There are of course shortcomings to the miner described above. Some of them I’ve spotted, others I most certainly haven’t (comments welcomed). But after a suitable period of trial and error to improve on the methods described here, I suspect that the biggest shortcoming would be that as much information as there is on the web, far more of the information we might want to gather is NOT there. As an example, take a random individual in the world and you won’t find the least bit about him or her anywhere. Also, as pointed out in previous Wetware entry on “Gathering Common Sense“, some information is so trivial that nobody ever thought of recording it.
So, is anyone up to the programming task?
(This must be the ultimate “lazy programming”, i.e. just putting the idea out there for someone else to pick it up and do the coding. Please let me know when you’re done 😉
Yes it would be great to have a proper hands on tool to dig into the internet for data. But as for this google functionality I would think it would be hard to get anything more then the most obvious data from it, (for historical events, company info and most encyclopedic data it would be very difficult to surpass Atomica/Gurunet). But individual data, such as management and employees of companies (and dread I say emails addresses) as you point out might be extracted with more ease than with regular crawlers.
What I would be most interested in would be a datacollector/crawler with a proper query interface that utilizes not only the data on web pages but also the info they provide access to, phone directories and such. This would of course drive everybody up the wall, but it would be very cool. (Apparently Rumsfeld also thought this would be cool, but it looks like TIA has been stopped/postponed)

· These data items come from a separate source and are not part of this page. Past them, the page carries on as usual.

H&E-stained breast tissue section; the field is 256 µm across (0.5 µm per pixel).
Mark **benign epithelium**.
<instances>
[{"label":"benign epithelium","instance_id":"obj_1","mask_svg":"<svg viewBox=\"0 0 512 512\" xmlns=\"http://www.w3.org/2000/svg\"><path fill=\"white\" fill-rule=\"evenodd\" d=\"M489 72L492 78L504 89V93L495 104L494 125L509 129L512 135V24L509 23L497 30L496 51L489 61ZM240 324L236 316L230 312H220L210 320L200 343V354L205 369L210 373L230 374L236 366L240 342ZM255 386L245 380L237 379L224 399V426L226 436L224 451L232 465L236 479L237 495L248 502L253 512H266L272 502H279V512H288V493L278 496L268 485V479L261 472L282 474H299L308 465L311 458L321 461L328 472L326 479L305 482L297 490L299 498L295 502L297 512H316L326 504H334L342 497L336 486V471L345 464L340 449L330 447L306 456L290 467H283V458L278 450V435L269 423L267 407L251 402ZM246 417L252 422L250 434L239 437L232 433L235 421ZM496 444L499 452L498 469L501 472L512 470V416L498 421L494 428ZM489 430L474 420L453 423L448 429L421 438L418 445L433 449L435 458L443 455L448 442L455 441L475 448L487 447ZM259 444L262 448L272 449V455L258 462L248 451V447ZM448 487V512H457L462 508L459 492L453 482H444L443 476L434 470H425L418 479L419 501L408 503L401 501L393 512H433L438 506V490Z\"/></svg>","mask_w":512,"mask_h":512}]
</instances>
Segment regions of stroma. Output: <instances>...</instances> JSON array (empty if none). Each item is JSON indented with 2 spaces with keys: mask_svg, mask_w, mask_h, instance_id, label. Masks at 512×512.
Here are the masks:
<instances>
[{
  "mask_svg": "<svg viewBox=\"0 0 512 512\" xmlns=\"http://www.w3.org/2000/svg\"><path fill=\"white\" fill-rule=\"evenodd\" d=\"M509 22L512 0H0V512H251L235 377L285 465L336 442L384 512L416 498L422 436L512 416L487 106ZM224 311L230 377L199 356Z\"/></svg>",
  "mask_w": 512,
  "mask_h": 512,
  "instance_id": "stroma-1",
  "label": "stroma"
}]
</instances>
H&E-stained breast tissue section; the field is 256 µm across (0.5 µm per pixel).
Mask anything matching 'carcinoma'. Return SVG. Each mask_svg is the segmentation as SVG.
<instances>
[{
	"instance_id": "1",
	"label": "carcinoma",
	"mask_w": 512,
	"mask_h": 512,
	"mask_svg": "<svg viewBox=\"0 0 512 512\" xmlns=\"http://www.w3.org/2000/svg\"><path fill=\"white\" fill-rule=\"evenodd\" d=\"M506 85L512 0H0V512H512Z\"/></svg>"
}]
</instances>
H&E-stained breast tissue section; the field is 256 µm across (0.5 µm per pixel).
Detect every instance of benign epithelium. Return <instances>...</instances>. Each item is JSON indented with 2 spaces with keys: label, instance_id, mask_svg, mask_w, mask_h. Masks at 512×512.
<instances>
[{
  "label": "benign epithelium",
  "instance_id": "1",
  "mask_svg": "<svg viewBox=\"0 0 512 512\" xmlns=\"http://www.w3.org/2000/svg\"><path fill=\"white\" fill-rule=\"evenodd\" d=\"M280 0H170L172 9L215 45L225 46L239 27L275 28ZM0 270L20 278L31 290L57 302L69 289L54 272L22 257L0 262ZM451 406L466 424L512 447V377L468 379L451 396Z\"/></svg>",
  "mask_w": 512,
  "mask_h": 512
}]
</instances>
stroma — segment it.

I don’t think this tool would surpass specialized databases like the ones found for example in Atomica/Gurunet, CIA’s World Factbook for country info, IMDB for movie facts or Amazon for book info. What the Google Miner could do is helping us building new and even more specialized such databases and take out a lot of the manual labor in doing so.
I totally agree on the value in linking to other sources of information as well (e.g. phone directories as you mention). This was partially what I meant by “sites you believe are likely and reliable sources of the wanted information”.
So I believe we have a new feature request for our application: One of the “tricks” should be allowing the user to define queries to available online (and probably also local) resources.